> Text provided:
>>>>
Hello, readers. How are you?
I had intended to start this blog post in the fashion that I have begun most blog posts here to date: with an apology for my long absence and excuses for not posting more. And to date, I have had more or less valid reasons for not posting more: there are papers to grade! Books to read! Discussions to lead! Recitations to...recite! More books to read! Incompletes to finish! AND MORE BOOKS. Always more books.
And, while they're valid reasons, there is a degree to which their validity has actually prevented me from getting things done and progressing in my work. There's always too much to do, and I'm always tired, and so the prospects of actually getting everything done fades into a sort of comforting impossibility. I spent a fair part of this summer pretending I wasn't having an archetypal "grad school crisis," but my intention in posting here and now is to acknowledge that I was having one, and that acknowledging that has made it much easier for me to get past it and keep doing my work anyway.
My last post here asked you, our gentle readers, to offer some ways in which you manage your summers, how you maximize both productivity on on-going projects and recovery from those of the previous academic year. When I asked that question, I was going into the summer preceding my third year of coursework since I had begun my doctoral studies at my current institution-- though it was actually to be my fifth year of coursework since I had transferred from my previous institution, starting from scratch. I knew I was tired, but it didn't occur to me until recently how tired I was, and how that exhaustion was cutting into my efforts to build a career in academia. The end of the spring semester was fraught with concerns about research projects I had fallen behind on (and, unfortunately, continue to be behind on) and worries about a coming summer in which I simultaneously hoped to recover from feelings I increasingly suspected had something to do with that "burn-out" thing I'd heard about while also working overtime to catch up on my work. Spring 2012 was the first semester in my graduate career in which I had had to ask two professors for incompletes in response to a mix of personal and professional obstacles I'd encountered, not the least of which was a move that landed me twice as far from campus as I'd previously been with much less privacy and space. The incompletes were a major blow to my self-confidence as a professional academic, and it brought on the "grad school crisis" that I am trying to describe in this post.
<<<<
> Problem A: Reproduce a passage from the grad school blog post word for word, beginning at the words that contain "Hello, readers. How" and stopping after "Always more books.".
> Problem B: Write the next part of the grad school blog post, picking up right after its final sentence.

> Entries provided:
>>>>
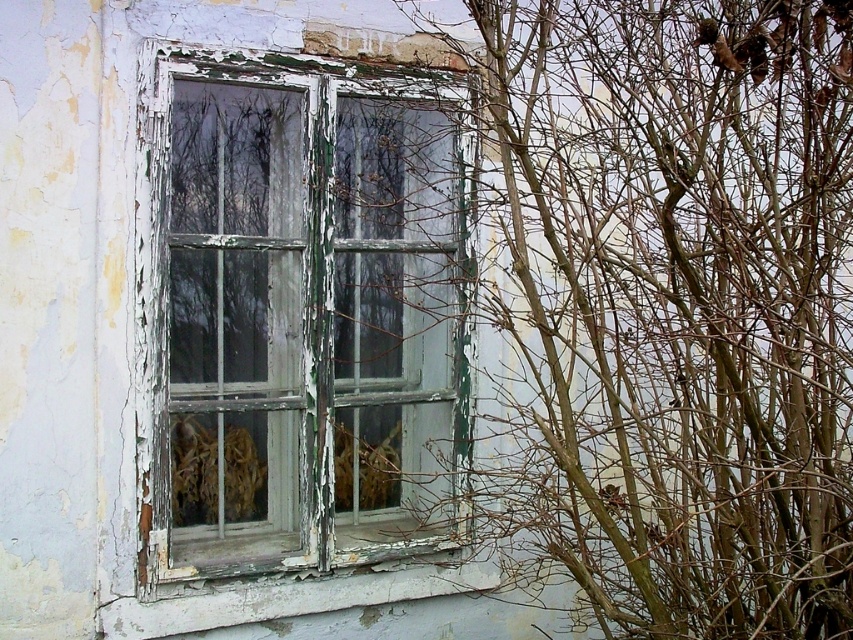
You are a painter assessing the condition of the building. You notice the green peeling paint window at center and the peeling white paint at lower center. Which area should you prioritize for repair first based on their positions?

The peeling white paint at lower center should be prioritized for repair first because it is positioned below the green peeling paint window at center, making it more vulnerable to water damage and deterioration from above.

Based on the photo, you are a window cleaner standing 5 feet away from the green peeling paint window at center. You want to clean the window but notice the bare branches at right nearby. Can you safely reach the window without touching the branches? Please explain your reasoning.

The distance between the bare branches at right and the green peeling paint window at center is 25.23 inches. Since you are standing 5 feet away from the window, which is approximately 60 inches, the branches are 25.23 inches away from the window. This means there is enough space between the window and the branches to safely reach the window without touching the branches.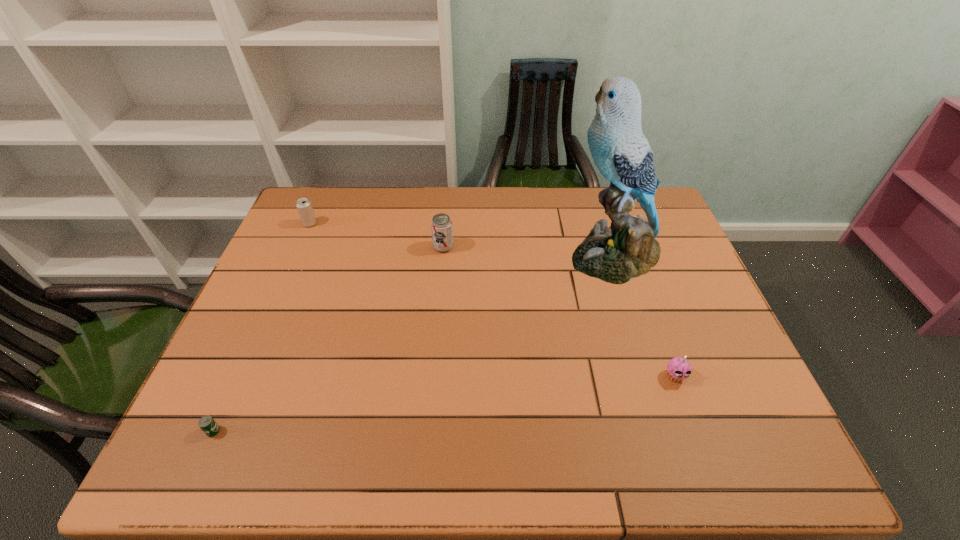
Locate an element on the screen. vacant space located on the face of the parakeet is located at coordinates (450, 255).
<<<<
> Written answer A:
Hello, readers. How are you?
I had intended to start this blog post in the fashion that I have begun most blog posts here to date: with an apology for my long absence and excuses for not posting more. And to date, I have had more or less valid reasons for not posting more: there are papers to grade! Books to read! Discussions to lead! Recitations to...recite! More books to read! Incompletes to finish! AND MORE BOOKS. Always more books.

> Written answer B:
I spent the summer wallowing (indulgently, I confess) in doubts about my path and about my ability to fulfill the goals I'd set for myself. As stressful as it was, though, it prompted me to do a lot of thinking about the ways in which I work: how I could maximize my productivity while researching, reading, thinking, and writing about my ideas without draining myself entirely. And, having put some of those new methods into practice, have slowly started to ramp up my productivity and building confidence about my prospects as an academic. And, bit by bit, I grew excited about the approaching academic year. 2012-2013 will be the year in which I finish my coursework (finally!), complete my oral exams, and get a dissertation prospectus approved. And I'm going to do it.
So I guess what this all boils down to is another promise to try and post more, since writing about the things I'm doing helps me feel less like I am doing these things in a vacuum and more like I'm developing the voice with which I will enter an on-going conversation about medieval history. Till next post, here is a little audio tidbit for you. Not Actually Happening is an awesome podcast, and recently one of its presenters, my friend Steven Padnick, name-dropped me and my masters thesis on Prester John from years gone by. You can listen to it, and others, here.
Here is a little video containing a song that I've found really inspiring as I've done all this work. I listen to this song every morning on my drive to school. It reminds me that there will always be doubts, uncertainties, and misgivings. But you have to do it anyway.
Also, there are Fraggles in it.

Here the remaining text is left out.